Ülkemizdeki meslek seçimleri; eğitim sistemi, aile yönlendirmeleri ve yetersiz bilgilendirmeler nedeniyle yetenekler ve ilgi alanlarına paralel olmamaktadır. Ayrıca işsizliğin yaygın olması kişileri çaresiz hissettirmekte ve çalıştığı pozisyonda o işe uygun olmasalar da devam etmelerine neden olmaktadır. Bu sorunlar çalışanların motivasyonu düşürmekte ve kişilerin mutsuz çalışmasına neden olmaktadır. Hayatın genelinden yeterinde keyif alamama, mutsuzluk, sosyalleşmek istememe, aileye tahammülsüzlük, tartışmalar, işle ilgili sorunları evde de düşünmeye devam etme, uzun mesailer nedeniyle aileye kendine yeterince vakit ayıramama, iş yerinde yetersiz güvensiz hissetmenin aile ve arkadaş ilişkilerini de bozması sıkça rastlanılan durumlardır.
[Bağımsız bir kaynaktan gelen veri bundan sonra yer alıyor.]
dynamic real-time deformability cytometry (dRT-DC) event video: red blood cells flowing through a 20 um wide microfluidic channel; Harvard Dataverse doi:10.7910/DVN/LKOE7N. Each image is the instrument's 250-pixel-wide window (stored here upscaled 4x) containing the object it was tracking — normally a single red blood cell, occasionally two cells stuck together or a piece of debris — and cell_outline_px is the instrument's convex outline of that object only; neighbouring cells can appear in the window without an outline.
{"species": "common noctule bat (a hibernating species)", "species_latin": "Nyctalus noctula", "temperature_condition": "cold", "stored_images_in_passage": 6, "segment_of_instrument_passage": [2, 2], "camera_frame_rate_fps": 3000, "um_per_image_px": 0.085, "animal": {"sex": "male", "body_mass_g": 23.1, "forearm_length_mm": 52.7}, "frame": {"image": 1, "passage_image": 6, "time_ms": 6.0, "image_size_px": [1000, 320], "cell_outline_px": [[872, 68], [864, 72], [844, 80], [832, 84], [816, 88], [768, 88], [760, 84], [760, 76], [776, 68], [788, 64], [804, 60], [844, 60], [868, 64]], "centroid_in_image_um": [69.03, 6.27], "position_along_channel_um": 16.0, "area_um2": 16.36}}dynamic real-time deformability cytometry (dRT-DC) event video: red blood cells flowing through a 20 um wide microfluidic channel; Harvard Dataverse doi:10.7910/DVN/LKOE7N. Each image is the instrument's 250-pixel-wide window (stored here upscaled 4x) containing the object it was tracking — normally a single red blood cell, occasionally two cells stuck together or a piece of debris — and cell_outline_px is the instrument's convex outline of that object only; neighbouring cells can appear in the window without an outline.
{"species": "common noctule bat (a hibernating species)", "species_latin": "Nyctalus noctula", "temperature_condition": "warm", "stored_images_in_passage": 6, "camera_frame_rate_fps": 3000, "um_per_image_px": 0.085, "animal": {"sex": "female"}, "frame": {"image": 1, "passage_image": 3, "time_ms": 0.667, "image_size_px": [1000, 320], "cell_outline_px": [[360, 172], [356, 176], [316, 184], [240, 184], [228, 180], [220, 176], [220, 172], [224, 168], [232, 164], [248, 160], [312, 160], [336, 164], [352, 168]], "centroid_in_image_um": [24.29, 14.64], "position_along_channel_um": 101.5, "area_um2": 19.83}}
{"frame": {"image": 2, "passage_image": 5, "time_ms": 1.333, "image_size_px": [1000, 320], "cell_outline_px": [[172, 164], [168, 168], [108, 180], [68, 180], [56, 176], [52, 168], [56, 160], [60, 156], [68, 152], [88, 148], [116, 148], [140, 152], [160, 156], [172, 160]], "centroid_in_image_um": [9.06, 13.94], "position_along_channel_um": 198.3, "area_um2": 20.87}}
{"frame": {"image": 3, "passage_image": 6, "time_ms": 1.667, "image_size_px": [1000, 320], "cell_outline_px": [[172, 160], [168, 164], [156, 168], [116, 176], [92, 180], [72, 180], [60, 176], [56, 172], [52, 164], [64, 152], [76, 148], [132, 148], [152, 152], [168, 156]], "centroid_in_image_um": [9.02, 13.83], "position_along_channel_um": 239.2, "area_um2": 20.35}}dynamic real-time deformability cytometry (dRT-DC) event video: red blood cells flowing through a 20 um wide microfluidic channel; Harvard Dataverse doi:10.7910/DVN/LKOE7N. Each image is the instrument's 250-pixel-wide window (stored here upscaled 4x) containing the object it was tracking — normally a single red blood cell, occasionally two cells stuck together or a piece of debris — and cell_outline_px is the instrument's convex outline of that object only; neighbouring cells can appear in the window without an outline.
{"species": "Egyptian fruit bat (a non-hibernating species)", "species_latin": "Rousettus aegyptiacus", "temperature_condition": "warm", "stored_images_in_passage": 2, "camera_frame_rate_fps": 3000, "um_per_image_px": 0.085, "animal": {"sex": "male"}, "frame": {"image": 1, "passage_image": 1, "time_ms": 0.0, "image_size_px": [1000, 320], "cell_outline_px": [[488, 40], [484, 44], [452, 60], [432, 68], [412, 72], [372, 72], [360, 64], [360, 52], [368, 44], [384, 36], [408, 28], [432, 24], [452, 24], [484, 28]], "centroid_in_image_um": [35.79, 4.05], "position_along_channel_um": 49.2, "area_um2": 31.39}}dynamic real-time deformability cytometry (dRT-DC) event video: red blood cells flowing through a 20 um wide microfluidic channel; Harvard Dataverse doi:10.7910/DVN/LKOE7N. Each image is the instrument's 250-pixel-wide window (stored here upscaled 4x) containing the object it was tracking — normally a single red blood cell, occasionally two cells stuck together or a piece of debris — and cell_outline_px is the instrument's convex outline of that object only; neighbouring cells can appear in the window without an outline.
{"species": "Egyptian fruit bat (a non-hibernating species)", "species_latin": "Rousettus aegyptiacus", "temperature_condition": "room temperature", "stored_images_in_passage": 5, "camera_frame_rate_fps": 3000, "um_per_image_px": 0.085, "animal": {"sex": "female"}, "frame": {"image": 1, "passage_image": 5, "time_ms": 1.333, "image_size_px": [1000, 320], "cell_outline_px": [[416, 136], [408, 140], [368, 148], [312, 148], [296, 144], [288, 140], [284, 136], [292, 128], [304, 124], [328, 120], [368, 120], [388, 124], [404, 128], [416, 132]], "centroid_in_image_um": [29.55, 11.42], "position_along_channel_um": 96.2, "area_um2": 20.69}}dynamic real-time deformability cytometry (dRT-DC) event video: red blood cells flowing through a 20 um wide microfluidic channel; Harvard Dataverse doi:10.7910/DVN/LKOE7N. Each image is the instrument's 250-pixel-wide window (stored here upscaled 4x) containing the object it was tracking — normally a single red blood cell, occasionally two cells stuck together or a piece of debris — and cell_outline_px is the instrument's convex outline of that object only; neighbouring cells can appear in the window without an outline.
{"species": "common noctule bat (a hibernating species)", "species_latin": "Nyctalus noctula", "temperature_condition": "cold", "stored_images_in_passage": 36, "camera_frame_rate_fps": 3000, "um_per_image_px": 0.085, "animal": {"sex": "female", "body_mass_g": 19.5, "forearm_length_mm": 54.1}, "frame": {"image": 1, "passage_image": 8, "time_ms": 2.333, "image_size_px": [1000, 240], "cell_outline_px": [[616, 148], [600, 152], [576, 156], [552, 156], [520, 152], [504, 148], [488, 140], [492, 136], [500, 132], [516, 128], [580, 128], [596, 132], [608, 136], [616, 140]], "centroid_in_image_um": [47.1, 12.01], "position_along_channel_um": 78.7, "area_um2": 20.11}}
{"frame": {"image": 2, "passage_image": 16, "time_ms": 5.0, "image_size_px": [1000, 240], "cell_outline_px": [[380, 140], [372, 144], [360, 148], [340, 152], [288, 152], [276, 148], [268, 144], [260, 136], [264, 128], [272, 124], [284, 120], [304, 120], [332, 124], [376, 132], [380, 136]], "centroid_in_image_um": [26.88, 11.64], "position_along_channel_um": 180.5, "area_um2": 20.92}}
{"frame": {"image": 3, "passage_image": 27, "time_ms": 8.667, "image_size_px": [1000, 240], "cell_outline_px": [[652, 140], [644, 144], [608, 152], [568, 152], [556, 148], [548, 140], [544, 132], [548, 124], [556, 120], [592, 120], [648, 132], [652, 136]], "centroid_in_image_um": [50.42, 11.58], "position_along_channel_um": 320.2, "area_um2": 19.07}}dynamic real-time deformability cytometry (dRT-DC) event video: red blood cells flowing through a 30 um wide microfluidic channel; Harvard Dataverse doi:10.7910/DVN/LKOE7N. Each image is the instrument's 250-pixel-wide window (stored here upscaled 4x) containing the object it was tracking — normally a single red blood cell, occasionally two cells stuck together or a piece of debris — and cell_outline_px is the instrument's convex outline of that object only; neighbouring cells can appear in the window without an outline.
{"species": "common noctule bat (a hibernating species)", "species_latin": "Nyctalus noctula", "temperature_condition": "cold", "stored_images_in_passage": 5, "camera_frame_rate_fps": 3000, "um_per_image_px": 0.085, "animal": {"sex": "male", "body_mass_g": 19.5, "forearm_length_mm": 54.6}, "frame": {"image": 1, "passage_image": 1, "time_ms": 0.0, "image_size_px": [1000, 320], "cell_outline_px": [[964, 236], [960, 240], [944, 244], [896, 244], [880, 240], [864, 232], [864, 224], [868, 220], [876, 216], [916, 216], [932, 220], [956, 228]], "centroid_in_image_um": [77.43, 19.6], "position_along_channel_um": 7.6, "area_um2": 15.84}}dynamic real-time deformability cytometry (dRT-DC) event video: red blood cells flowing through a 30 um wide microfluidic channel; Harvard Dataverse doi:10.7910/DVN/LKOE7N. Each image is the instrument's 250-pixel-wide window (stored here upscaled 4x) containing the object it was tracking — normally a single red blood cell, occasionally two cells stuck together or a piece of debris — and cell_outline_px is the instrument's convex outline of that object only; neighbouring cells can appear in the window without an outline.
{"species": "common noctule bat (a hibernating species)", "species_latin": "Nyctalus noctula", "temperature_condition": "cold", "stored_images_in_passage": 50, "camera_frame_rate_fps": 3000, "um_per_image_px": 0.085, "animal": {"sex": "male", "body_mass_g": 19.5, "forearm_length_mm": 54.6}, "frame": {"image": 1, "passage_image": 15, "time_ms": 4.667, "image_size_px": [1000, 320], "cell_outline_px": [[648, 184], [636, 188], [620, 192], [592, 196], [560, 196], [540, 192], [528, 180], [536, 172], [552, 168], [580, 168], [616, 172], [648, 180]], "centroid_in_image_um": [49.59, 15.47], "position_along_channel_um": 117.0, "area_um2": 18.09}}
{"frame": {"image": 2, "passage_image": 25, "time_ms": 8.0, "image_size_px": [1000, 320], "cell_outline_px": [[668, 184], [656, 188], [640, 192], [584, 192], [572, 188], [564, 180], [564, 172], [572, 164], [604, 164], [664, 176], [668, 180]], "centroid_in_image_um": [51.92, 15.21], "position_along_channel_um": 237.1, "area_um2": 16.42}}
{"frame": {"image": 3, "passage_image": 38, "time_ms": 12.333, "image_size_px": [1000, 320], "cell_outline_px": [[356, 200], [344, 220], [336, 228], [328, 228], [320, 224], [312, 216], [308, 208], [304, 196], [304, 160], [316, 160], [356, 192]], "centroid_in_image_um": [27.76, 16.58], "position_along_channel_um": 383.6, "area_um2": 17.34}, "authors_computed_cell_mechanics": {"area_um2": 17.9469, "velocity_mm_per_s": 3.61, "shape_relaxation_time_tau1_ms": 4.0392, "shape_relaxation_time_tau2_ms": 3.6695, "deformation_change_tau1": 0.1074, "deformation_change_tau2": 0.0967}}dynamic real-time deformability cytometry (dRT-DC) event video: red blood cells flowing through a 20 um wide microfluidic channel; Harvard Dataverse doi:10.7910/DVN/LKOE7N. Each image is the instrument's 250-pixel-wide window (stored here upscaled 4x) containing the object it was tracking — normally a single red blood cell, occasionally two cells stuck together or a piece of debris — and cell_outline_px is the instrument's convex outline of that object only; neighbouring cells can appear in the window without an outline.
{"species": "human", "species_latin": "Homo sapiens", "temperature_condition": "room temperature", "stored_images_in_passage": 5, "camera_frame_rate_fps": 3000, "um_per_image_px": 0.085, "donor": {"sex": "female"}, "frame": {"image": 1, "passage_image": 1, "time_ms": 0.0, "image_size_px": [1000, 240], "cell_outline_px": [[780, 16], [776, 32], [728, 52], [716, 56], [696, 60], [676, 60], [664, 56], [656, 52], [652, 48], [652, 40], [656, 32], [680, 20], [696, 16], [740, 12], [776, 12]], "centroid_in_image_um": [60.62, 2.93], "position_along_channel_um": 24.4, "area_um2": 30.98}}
Bununla ilgili olarak şirketlerin alması gereken önlemler;

  1. İşin sevdirilerek zevkli bir çalışma zemininin hazırlanması.
  2. Uyumlu çalışma ve arkadaşlık ortamının sağlanması.
  3. İnsana değer veren, adil yönetim anlayışının oluşturulması.
  4. Çalışanlar arasında pozitif iletişimin sağlanmasına önem verilmesi.
  5. Eğlenceli bir çalışma ortamının yaratılması.
  6. Çalışanların iş yerinde yeni şeyler yapabilmesi.
  7. İş tatmininin sağlanması.
  8. İnisiyatif alınabilmesi.
  9. Emeğin karşılığının verilmesi.
  10. Personelin gereksiz kurallarla baskı altında tutulmaması.
  11. Uygun çalışma ortamının sağlanarak rahat fiziki koşullar yaratılması.
  12. İnsanlara konfor alanı sağlayan güvenli çalışma ortamının hayata geçirilmesi.
  13. Mobbing’ in engellenmesi.
  14. Çalışanlar arasında iyi iletişim kurulmasının sağlanması.
  15. İş yerinde daimi olarak psikolojik destek verebilecek bir uzman istihdam edilmesi.

—O—

Tüm bu verilerin ışığında özetleyecek olursak, her gün tanıdığımız ve tanımadığımız pek çok kişiyi etkilemeye çalıştığımız ve çalışanlarımızın da yüksek verimlilikle çalışmasını istediğimiz iş yerlerimizde gülümseme oranlarını artırmamız, bedensel ve ruhsal rahatlamayı, çalışanın mutluluğunu ve verimliliğini de artırmak anlamına gelecektir.

İşin sonucu olarak şirket çalışanları mutlu ve güler yüz ile hizmet verdiği takdirde, iş yerindeki insan gücü mutlu olacak ve işletme maddi ve manevi yönden kar sağlayacaktır.